■ **PROMPT**
Check each line of the records below for the string "dans", then state how many lines contain it, with no other output.

■ **EXTRACTED MATERIAL**
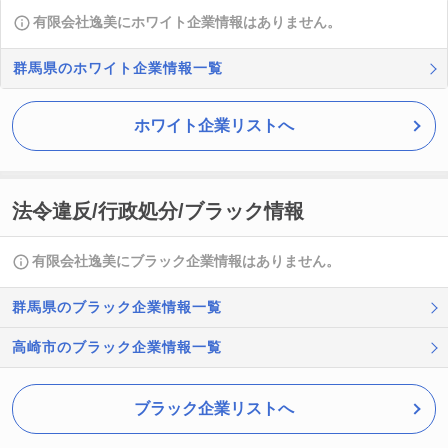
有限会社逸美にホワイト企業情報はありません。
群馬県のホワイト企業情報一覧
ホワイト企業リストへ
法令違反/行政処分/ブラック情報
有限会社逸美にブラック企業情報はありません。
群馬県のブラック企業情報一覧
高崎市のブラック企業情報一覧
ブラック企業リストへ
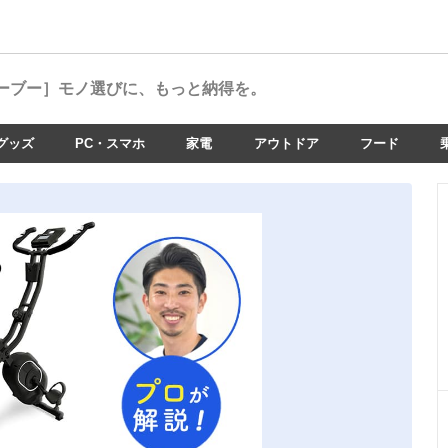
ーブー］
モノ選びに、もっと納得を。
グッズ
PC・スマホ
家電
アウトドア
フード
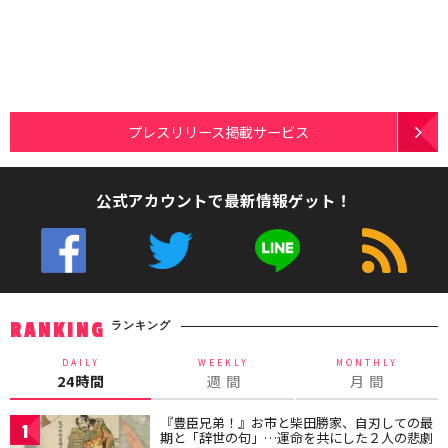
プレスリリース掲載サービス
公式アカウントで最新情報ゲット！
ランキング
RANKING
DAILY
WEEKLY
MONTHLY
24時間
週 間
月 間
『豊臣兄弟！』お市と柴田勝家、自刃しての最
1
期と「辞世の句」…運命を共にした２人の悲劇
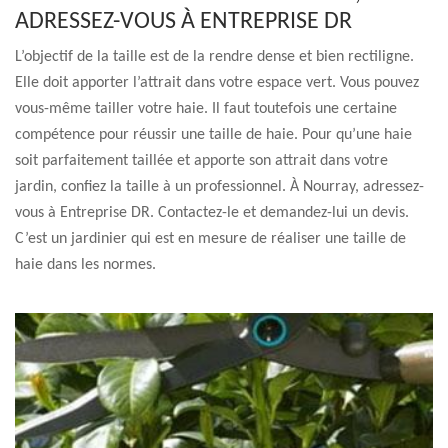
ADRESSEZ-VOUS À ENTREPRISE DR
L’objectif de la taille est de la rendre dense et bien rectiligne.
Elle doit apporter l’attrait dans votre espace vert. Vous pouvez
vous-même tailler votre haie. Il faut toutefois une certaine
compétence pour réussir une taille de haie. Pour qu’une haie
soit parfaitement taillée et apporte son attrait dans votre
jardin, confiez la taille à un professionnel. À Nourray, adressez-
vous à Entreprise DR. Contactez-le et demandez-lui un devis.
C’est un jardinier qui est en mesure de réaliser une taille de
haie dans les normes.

* * *

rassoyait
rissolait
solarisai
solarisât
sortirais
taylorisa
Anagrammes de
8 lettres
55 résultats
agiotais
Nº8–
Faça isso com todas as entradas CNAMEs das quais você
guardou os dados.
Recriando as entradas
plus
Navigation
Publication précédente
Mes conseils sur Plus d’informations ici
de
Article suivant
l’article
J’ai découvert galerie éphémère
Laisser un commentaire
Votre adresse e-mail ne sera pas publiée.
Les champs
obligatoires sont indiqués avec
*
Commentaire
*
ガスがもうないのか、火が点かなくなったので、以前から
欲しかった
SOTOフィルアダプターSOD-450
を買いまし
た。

■ **OUTPUT FOR THIS EXERCISE**
3